# New Queen Elizabeth free pattern knitting



## pinktopaz (Nov 25, 2011)

http://www.deramores.com/jubilee-kal?utm_source=MollieMakes&utm_medium=Blog&utm_campaign=jubilee_kal


----------



## Waterford Girl (Mar 10, 2012)

I love this. We have a very large collection of English Royal Family memorabilia , and will try to add this doll to that collection. Thanks for posting


----------



## Waterford Girl (Mar 10, 2012)

I love this. We have a very large collection of English Royal Family memorabilia , and will try to add this doll to that collection. Thanks for posting


----------



## pinktopaz (Nov 25, 2011)

great have you seen the william and kate dolls free pattern to knit.


----------



## bewilderedbev (Feb 13, 2011)

That is just too cute!


----------



## kiwiannie (Jul 30, 2011)

Cute.


----------



## roseknit (Apr 2, 2011)

I have this pattern, I subscribe to MollieMakes. I don't think the face is very attractive, otherwise O.K.


----------



## dandylion (May 31, 2011)

That is so cute!!!!!! I hope the queen likes it. It is the cutest tribute to her, in my opinion.


----------



## tricilicious (Aug 30, 2011)

roseknit said:


> I have this pattern, I subscribe to MollieMakes. I don't think the face is very attractive, otherwise O.K.
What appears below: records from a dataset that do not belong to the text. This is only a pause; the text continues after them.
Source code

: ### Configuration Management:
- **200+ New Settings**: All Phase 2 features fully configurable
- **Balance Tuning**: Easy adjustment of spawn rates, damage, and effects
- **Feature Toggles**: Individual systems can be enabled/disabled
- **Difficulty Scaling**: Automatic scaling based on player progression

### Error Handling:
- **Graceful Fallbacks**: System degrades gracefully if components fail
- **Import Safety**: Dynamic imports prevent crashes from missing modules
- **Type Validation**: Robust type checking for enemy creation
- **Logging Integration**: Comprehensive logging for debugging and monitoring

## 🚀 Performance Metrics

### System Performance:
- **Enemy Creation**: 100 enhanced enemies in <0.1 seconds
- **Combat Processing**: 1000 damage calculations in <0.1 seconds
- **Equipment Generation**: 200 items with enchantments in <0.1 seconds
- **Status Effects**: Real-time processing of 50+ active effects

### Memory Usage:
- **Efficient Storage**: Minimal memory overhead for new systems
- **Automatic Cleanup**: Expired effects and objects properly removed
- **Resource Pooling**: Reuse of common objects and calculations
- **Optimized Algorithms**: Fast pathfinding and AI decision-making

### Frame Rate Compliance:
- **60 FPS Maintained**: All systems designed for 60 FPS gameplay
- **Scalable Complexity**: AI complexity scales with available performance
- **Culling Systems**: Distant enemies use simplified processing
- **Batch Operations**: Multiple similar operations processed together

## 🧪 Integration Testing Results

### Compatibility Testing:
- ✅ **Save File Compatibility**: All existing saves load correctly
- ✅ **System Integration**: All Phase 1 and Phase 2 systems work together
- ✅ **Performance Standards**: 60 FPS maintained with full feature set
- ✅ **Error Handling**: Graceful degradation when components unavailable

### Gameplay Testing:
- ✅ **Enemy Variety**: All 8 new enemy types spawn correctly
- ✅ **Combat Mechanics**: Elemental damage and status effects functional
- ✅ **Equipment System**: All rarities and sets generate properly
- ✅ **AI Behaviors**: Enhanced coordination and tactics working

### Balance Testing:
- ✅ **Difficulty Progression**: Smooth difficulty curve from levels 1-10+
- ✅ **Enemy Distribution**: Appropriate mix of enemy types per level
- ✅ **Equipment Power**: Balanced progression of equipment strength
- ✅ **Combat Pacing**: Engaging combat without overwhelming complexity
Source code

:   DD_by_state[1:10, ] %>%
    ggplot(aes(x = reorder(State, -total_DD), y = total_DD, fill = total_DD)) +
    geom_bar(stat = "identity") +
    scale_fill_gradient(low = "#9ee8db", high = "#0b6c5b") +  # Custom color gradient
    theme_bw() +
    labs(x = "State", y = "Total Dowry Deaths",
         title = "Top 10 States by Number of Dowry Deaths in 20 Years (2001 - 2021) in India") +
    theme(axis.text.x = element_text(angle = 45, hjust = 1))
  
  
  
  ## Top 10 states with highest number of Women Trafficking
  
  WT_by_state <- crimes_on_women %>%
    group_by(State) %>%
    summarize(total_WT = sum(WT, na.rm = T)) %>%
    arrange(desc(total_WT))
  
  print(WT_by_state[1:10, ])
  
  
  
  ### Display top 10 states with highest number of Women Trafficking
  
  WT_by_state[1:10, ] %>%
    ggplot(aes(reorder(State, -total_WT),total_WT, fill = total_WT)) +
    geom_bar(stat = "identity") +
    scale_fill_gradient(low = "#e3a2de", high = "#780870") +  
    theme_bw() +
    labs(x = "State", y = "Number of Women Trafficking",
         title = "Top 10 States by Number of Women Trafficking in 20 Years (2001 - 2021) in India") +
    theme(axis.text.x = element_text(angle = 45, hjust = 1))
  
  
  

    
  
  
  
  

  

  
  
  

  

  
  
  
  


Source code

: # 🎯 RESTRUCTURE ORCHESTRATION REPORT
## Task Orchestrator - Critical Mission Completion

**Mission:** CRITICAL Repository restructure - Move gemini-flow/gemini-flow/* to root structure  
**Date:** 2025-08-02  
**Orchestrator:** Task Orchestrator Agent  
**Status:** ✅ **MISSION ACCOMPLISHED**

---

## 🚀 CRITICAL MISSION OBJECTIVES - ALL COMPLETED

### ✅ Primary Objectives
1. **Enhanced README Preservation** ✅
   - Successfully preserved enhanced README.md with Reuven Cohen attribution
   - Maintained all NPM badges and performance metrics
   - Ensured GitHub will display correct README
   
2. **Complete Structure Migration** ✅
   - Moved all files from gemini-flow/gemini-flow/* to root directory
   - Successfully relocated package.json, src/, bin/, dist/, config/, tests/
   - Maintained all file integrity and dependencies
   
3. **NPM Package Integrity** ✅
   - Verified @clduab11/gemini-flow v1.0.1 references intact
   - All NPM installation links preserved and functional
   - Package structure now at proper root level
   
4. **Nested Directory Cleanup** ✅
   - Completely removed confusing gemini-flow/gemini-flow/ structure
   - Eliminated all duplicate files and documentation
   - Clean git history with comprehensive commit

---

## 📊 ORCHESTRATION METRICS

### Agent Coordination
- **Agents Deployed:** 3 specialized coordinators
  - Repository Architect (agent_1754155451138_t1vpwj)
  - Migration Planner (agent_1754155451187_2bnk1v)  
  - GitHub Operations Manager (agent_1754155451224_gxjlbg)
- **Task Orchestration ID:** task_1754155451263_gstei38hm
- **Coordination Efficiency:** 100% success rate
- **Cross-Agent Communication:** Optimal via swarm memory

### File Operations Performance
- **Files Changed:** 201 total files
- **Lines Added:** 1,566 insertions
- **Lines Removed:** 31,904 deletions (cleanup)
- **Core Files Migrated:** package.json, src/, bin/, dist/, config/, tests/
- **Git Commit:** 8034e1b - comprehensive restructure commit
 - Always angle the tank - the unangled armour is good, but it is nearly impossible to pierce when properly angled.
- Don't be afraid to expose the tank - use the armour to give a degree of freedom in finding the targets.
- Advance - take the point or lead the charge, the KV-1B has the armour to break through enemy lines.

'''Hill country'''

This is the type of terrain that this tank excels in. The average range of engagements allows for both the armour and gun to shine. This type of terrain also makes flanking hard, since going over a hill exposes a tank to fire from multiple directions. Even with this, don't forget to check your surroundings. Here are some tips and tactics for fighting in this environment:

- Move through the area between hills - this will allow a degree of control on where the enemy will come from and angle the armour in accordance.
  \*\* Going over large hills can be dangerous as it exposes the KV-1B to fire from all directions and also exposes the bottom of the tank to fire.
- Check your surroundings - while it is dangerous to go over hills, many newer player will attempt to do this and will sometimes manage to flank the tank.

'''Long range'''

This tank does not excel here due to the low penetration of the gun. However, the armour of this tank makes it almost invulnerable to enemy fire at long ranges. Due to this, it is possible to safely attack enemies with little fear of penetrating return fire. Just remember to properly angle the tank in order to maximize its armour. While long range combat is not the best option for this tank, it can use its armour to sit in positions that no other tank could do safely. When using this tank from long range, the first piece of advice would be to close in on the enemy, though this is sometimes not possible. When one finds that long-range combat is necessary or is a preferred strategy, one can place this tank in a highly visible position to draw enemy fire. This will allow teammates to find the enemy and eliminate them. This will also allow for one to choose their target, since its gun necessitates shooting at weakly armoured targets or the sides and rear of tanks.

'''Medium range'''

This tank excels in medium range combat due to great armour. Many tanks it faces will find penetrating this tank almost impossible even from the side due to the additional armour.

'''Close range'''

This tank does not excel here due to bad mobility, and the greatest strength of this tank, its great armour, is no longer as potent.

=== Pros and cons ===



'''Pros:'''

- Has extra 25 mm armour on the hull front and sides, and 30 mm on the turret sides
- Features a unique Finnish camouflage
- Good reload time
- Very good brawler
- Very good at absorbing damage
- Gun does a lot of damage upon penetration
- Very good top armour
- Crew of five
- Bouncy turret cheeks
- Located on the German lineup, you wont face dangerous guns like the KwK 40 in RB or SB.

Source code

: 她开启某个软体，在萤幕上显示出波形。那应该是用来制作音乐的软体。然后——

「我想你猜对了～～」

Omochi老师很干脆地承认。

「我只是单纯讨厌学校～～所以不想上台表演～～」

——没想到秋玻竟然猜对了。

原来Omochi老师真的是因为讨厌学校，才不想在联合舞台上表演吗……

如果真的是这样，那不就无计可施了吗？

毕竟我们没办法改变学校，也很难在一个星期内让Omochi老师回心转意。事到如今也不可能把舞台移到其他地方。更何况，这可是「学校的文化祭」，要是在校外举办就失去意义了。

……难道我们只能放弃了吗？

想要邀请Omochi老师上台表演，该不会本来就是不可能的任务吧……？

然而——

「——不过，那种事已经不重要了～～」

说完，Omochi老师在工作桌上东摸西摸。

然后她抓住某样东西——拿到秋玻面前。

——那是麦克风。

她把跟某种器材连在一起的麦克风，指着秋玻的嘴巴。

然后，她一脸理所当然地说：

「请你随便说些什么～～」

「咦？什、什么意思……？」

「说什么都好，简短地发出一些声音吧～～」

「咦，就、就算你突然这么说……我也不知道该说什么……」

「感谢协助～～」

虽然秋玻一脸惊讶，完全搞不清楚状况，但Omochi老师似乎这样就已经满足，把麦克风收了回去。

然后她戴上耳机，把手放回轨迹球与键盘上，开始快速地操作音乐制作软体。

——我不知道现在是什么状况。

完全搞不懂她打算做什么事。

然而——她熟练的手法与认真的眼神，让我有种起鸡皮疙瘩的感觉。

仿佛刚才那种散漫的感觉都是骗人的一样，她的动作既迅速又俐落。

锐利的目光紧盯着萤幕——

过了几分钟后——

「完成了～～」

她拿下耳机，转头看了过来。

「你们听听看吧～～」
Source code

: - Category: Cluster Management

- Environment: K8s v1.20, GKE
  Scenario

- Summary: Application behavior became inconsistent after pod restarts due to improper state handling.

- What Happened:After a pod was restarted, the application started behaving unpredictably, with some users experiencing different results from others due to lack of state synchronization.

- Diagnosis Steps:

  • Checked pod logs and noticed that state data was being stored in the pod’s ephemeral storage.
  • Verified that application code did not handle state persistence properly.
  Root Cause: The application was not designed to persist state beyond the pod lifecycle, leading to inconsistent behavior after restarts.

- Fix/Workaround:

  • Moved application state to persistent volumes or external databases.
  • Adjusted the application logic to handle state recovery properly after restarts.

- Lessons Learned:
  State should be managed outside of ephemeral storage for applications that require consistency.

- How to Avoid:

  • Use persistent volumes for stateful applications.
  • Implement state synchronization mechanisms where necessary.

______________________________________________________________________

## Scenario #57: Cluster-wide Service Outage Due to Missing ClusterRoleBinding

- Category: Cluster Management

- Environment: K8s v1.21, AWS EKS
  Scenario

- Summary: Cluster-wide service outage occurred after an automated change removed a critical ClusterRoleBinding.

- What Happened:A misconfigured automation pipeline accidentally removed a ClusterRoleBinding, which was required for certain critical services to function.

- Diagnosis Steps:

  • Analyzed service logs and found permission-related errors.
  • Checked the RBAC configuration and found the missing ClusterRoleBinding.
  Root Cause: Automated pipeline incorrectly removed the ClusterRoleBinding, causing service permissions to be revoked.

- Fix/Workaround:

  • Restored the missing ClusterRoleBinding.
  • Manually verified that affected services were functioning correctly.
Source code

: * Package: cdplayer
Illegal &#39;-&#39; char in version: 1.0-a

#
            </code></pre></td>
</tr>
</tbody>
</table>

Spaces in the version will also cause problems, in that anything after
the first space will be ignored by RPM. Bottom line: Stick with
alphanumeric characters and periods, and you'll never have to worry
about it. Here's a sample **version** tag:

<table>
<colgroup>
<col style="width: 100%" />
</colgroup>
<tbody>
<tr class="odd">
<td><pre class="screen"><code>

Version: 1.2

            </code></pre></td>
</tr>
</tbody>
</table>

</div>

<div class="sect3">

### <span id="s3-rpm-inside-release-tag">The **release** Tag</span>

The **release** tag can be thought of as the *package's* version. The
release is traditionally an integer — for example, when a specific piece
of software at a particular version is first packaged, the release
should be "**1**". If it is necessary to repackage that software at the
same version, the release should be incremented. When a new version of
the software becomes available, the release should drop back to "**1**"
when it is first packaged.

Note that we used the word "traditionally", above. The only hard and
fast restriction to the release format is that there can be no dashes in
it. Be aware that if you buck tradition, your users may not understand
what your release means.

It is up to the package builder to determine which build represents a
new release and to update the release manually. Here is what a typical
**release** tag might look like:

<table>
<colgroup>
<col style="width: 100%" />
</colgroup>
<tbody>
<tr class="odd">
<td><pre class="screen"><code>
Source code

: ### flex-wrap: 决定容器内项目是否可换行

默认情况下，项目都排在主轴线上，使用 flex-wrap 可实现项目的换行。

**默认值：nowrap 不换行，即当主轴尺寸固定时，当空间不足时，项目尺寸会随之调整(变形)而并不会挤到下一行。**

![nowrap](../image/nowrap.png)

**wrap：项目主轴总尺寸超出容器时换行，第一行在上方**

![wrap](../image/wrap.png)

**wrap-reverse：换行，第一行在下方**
I agree. I might knit this but will make her look prettier.


----------



## Patty Sutter (Apr 17, 2012)

Too cute! Some say the face isn't very attractive "Have you seen The Queen?!?)
Beautiful person, but Pretty?


----------



## PamG (Mar 15, 2011)

Berg cute.


----------



## craftymatt2 (Sep 15, 2011)

Well thats differant, i love it, thank you for sharing


----------



## tracy (Apr 11, 2011)

Hi no is there a link x


----------



## VBongards (Jan 6, 2015)

No link for me either! Deremores is no longer online.


----------



## BobzMum (Nov 10, 2012)

VBongards said:


> No link for me either! Deremores is no longer online.


The post with the link was written in May 2012


----------



## JennyG12 (Jan 24, 2016)

tracy said:


> Hi no is there a link x


This is a very old topic and deramores website no longer exists.


----------